## TASK ITEM
All the lines below need to be transcribed exactly. Pictures get left out.

(Dataset entries)

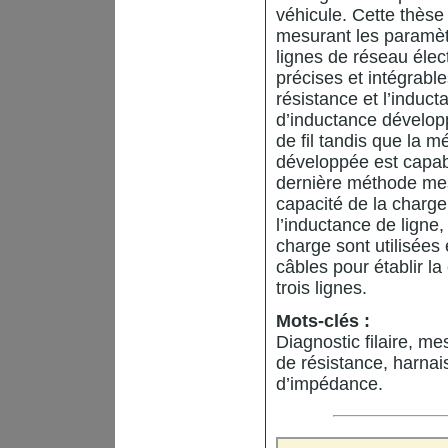
véhicule. Cette thès
mesurant les paramèt
lignes de réseau éle
précises et intégrabl
résistance et l’induc
d’inductance dévelop
de fil tandis que la 
développée est capabl
dernière méthode me
capacité de la charg
l’inductance de ligne,
charge sont utilisées
câbles pour établir l
trois lignes.
Mots-clés :
Diagnostic filaire, 
de résistance, harnais
d’impédance.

## SOLUTION TO THIS EXERCISE
véhicule. Cette thès
mesurant les paramèt
lignes de réseau éle
précises et intégrabl
résistance et l’induc
d’inductance dévelop
de fil tandis que la 
développée est capabl
dernière méthode me
capacité de la charg
l’inductance de ligne,
charge sont utilisées
câbles pour établir l
trois lignes.
Mots-clés :
Diagnostic filaire, 
de résistance, harnais
d’impédance.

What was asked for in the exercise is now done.